On Fri, 3 Sep 2004, Jan Ekholm wrote:

> On Thu, 2 Sep 2004, Jasper Phillips wrote:
> 
> >My experimentation with Twisted stopped more than a year ago.  Now I simply
> >use it, and it works nicely.  I highly recommend it.
> 
> Can you also recommend some tutorial material that helped you along the
> way? I think I had better have a look at this thing, so that I don't later
> in my life wake up and know I've missed out on something exceptional. :)

I just used the ones that are on the Twisted website.  The examples I used
for "Perspective Broker" TCP connections were pretty good, but I can't
comment on the rest of the expansive framework.

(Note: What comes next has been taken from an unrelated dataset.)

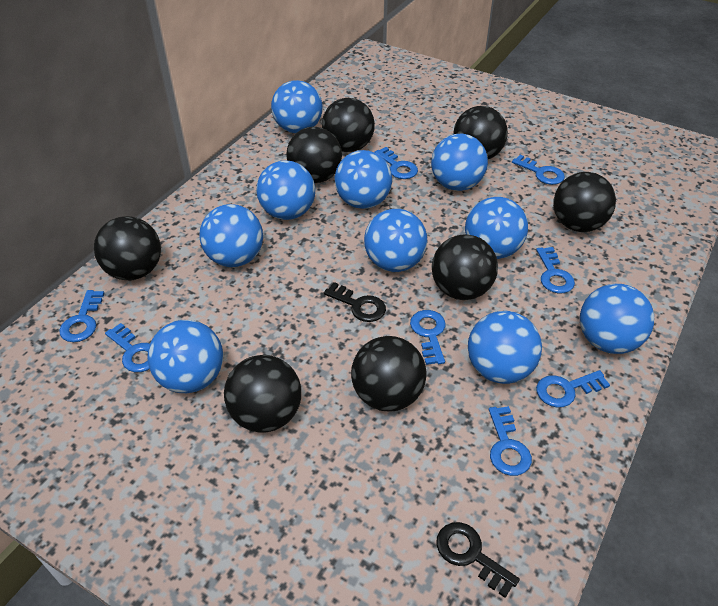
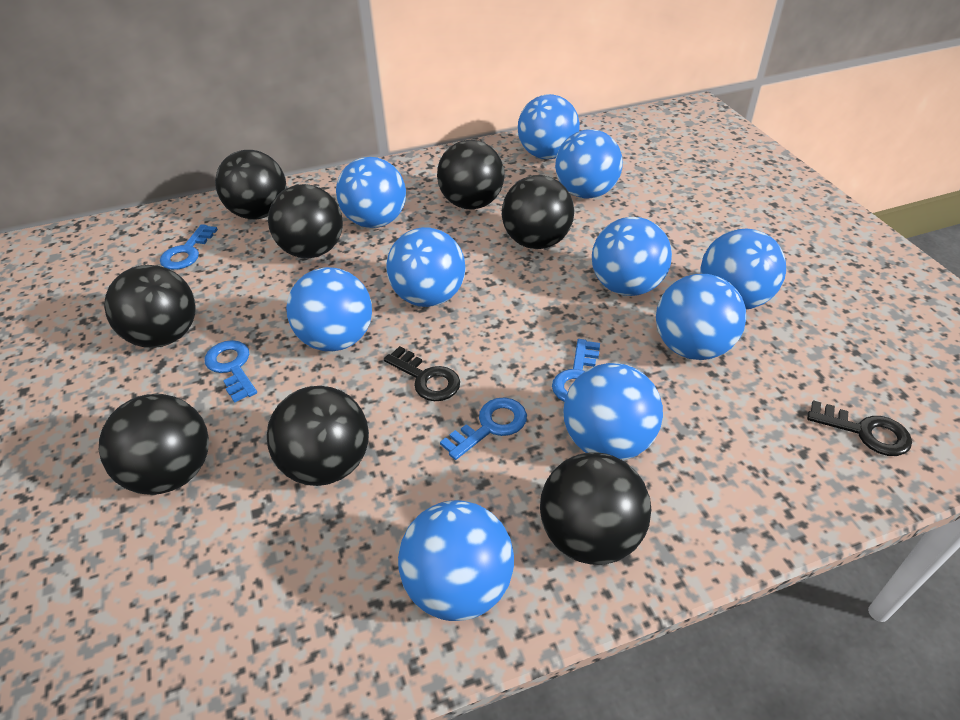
blue key: [59,290,105,342] [105,323,150,372] [374,147,418,179] [410,310,446,365] [489,406,532,476] [512,155,565,185] [536,247,575,293] [536,370,610,408] = 8 -> [160,224,218,270] [205,340,257,403] [440,397,527,460] [552,339,600,402] = 4

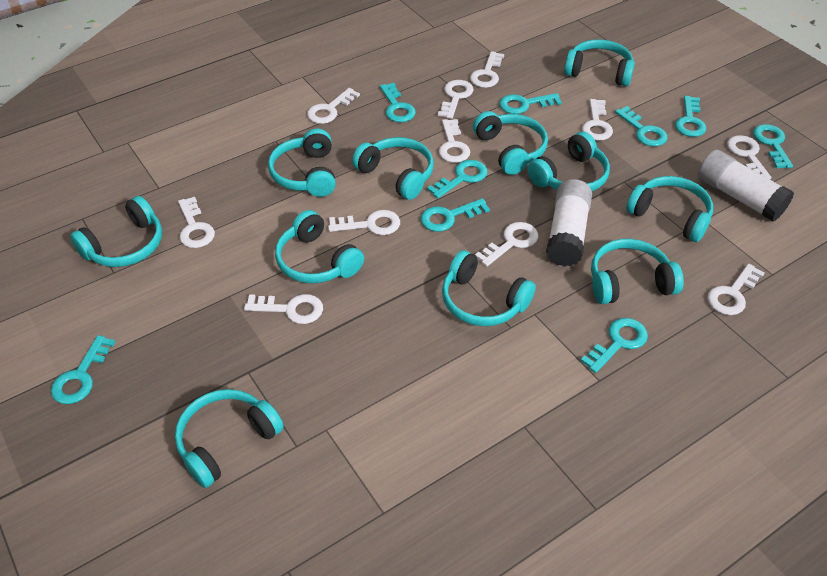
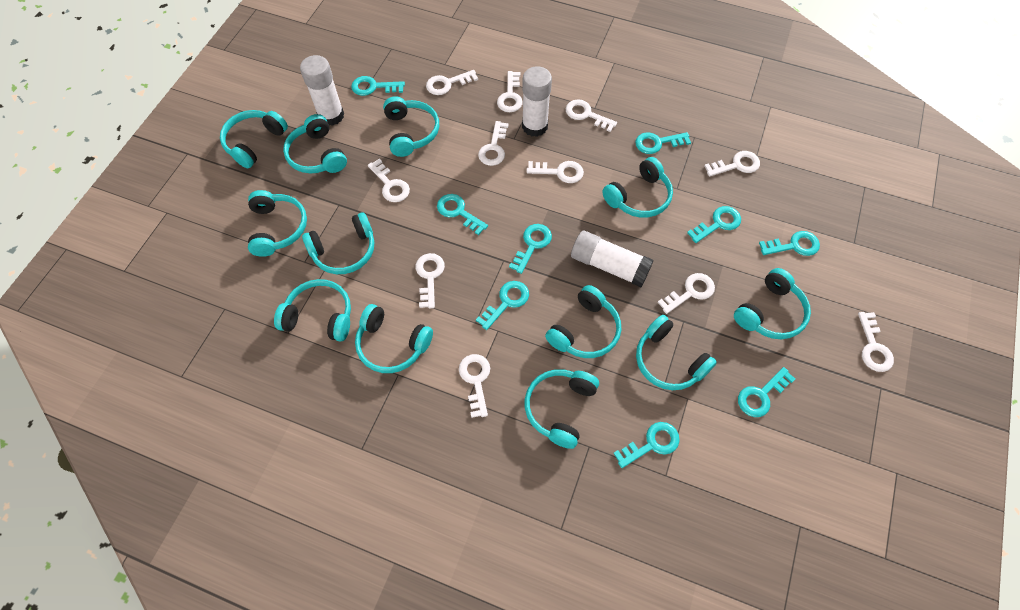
turquoise headphones: [70,196,162,267] [175,389,284,488] [268,129,336,197] [275,210,364,284] [352,137,434,200] [442,250,536,326] [473,111,548,175] [527,132,610,191] [564,39,635,86] [591,239,684,304] [626,176,713,242] = 11 -> [220,110,288,168] [248,190,307,257] [274,279,351,341] [283,114,347,173] [302,212,374,274] [355,304,433,373] [383,96,439,157] [525,369,599,449] [545,285,621,358] [602,157,673,218] [636,315,717,390] [734,268,811,339] = 12
white glue stick: [546,179,592,267] [698,150,794,222] = 2 -> [300,55,344,126] [522,66,552,137] [571,231,654,287] = 3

> >I don't understand people's fixation with the "main loop".  It's a very
> >small bit of code, which does little of interest.  You can still plug
> >whatever you like into it's thin wrapper -- and honestly, what do you gain
> >from scheduling network events in your own loop?  It's not like you have
> >complete control anyway, since the OS handles the true "main loop".  The
> >only problem I've seen is that it's a bit tricky to combine with other
> >frameworks that want to do the same thing (e.g. wxPython), but only just a
> >bit since it's easy to time slice one into the other.
> 
> Well, if you do animation and other stuff that is somewhat time critical
> it's nice to know that you have control of when the system will perform
> heavy and/or blocking stuff. You can also decide that some parts of your
> loop are less important and can be scheduled only every tenth iteration or
> something similar.

You have good control of scheduling, enough to schedule things at different
times and rates, etc.  I don't have any problem with animation, but I have a
turn based game, so of course Twisted isn't doing anything most of the time.
If you had a real time game this might be more complex, but even then UDP
packets come in pretty small chunks so it shouldn't be a problem getting
your main loop's scheduled time slices.

In any event, it's certainly possible to time slice Twisted's framework into
your own loop.  IMHO this is a bad idea, but it's not difficult.  You can
also spawn other processes for work if necessary.